小麦粉、マヨネーズ、牛乳……と、庶民の食卓を直撃する食料品の高騰。スーパーのレジで「えっ!? これだけしか買っていないのに……」と、支払い金額に驚いた覚えはないだろうか。

食料品に限らず、日用品、衣料品と値上げ傾向にある今、スーパーやコンビニなどが手掛けるプライベートブランド(PB)の低価格が気になる。何故、この時代にこの価格が実現しているのか。その理由を探ってみた。

PBだからこそ実現する低価格

PBブランド『トップバリュ』を展開するイオン株式会社では、1994年にPB商品の開発、販売をスタート。2008年現在、食糧品をはじめ日用品から家電まで、約5,000品目のPB商品を手掛けている。

「私たちがPBにこだわるのは何よりも商品の品質です」(同社広報担当)

商品の質を落とせば、安く提供するのはそれほど難しいことではないだろう。だが、品質にこだわるイオンでは、ナショナルブランド(NB)と比べ、同等もしくはそれ以上の品質を守りながらNBの約3割抑えた価格を実現しているという。

「高品質、低価格の実現には、大きく分けると3つの仕組みがあります」(同広報)

イオンは、全国を網羅する物流網を自社で持っているため、商品は製造委託工場から各店舗まで直接届けられ、物流コストを最小限に抑えられていることが1つ目の仕組み。

2つ目の仕組みは、過去のデータを元にメーカー各社と24週先までの需要を予測し、その上で製造を依頼しているので無駄が少ないこと。3つ目は、NBを売り込むために、メーカーは広告を打つ必要があるが、PB商品は全て買い取りのため宣伝する必要がなく、広告費が削減できること。

この3つの仕組みが機能することで、商品が店頭に並ぶまでのコストが大きく削減され、高品質・低価格が実現しているのだ。

「メーカー」、「消費者」、「小売業者」のWin-Win-Winの関係

では、メーカーにとって自社商品の競合であるPB商品の製造を請け負うメリットはあるのだろうか。「PBは商品を全部買い取るので、メーカー様にとっては在庫を抱えないというメリットがあるのではないでしょうか」(同広報)。

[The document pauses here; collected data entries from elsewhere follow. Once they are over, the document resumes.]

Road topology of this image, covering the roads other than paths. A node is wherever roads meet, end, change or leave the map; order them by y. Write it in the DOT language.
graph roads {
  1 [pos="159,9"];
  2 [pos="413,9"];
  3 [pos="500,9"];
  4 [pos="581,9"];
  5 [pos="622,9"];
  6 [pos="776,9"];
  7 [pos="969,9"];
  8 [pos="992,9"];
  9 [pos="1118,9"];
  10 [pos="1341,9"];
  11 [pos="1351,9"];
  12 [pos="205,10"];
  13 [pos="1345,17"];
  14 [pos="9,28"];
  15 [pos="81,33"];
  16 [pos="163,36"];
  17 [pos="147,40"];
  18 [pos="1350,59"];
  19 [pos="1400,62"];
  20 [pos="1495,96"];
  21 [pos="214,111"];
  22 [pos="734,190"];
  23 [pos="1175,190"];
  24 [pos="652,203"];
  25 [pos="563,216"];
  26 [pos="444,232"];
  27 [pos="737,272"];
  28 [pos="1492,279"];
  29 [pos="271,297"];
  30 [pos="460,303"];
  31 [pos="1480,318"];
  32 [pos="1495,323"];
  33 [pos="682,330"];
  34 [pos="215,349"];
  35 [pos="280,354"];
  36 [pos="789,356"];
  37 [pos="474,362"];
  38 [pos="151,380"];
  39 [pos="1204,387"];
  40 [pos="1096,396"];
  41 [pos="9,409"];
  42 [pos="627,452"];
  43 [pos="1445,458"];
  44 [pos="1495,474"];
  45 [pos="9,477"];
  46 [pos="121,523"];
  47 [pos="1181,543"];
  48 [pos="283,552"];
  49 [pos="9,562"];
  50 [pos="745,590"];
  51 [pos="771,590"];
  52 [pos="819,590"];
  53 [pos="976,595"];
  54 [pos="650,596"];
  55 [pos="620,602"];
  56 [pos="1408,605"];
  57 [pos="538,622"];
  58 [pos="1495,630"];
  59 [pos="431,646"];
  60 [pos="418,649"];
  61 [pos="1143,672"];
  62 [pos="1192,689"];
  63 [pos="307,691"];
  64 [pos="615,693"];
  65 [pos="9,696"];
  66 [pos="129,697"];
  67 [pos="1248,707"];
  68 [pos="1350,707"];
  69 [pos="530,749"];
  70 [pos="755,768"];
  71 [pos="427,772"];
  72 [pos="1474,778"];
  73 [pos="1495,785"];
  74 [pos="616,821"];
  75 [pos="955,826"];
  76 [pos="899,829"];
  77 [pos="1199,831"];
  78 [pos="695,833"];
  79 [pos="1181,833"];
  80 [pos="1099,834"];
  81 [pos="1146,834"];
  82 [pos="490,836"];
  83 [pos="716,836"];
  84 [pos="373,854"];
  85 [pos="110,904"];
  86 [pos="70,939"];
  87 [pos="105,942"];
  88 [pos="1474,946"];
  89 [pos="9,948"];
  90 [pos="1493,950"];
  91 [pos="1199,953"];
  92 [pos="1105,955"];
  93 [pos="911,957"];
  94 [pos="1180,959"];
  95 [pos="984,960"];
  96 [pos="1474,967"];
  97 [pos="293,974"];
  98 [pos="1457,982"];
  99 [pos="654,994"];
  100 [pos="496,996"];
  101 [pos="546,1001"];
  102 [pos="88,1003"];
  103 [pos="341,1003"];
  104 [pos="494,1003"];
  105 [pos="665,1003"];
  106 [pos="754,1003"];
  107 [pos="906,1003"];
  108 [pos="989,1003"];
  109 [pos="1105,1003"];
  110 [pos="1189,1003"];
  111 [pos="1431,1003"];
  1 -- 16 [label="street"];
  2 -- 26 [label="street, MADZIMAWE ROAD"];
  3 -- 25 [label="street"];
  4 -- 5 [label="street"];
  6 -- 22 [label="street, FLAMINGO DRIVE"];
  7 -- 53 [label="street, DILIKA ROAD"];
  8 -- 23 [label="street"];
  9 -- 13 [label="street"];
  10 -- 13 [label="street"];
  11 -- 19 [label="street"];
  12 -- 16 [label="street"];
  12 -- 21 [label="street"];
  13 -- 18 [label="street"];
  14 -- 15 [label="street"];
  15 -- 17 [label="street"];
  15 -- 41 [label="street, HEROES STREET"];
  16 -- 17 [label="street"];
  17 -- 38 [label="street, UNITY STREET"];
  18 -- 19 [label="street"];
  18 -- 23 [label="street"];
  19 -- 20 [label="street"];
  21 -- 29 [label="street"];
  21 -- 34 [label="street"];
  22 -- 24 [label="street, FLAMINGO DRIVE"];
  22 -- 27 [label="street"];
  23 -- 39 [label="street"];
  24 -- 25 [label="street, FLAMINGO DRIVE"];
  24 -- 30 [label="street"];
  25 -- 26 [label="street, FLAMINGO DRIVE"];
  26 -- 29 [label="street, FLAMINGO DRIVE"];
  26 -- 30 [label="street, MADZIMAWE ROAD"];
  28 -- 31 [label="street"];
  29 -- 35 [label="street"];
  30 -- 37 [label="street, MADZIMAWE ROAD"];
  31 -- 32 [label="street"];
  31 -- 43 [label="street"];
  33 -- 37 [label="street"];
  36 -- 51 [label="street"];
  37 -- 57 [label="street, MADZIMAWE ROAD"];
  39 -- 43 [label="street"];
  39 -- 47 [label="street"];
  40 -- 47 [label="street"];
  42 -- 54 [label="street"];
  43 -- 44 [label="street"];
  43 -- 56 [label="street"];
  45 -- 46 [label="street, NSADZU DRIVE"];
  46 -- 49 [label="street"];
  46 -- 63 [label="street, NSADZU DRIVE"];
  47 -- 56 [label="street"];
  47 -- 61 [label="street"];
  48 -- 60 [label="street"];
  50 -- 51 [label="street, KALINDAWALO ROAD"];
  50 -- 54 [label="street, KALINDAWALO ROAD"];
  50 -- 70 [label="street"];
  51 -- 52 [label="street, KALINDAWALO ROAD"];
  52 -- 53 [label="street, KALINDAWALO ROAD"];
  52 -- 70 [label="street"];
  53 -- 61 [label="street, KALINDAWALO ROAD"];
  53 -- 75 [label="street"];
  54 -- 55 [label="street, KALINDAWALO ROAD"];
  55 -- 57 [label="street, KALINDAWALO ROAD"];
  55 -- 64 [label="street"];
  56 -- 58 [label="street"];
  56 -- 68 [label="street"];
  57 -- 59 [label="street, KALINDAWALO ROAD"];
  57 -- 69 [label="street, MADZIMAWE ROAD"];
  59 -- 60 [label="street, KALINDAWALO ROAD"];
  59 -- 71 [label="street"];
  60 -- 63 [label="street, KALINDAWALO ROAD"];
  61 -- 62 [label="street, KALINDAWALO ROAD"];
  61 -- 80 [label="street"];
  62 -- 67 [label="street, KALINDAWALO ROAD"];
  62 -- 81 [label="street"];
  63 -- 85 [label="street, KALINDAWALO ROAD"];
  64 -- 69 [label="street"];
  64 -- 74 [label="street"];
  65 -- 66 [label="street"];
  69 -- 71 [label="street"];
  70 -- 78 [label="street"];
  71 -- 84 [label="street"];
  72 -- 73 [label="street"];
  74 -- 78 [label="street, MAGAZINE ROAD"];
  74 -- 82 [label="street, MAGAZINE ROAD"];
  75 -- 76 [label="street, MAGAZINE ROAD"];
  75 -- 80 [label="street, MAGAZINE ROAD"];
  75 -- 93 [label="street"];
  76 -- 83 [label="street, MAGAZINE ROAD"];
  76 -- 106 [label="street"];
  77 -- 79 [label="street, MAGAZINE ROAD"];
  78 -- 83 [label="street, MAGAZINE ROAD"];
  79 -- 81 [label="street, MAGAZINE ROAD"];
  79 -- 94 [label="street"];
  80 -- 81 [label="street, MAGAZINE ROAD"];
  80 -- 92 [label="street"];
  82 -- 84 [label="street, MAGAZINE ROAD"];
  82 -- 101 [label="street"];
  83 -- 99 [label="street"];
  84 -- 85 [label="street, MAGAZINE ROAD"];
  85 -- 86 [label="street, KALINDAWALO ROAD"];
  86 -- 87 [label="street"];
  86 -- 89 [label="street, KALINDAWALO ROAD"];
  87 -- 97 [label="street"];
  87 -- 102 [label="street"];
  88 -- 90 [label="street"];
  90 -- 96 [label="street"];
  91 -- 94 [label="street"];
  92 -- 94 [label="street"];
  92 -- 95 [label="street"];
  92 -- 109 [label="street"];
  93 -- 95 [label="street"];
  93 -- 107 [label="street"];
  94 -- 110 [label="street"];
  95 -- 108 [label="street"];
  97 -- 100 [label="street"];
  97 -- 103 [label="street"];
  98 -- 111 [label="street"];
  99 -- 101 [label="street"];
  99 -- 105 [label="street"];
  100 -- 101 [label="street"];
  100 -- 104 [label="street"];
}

「メーカー」、「消費者」、「小売業者」にとって、良い事ずくめのPB。「今後PBを更に拡大するためには、ブランド力を高める必要がある」(同広報)という。その抱負を伺った。

「『トップバリュ』商品にはメーカー名を記載していませんので、お客様は『トップバリュ』ブランドを信頼してご購入くださっています。私たちは、この信頼を守るためにも、これまで通り『品質』への取り組みを続けて行きます。また、それがブランド力を高める近道なのではないかと考えています」(同広報)

「安かろう、悪かろう」の時代は過ぎ、品質を見極める目を持った消費者が「良いものをより安く」購入する時代がきているようだ。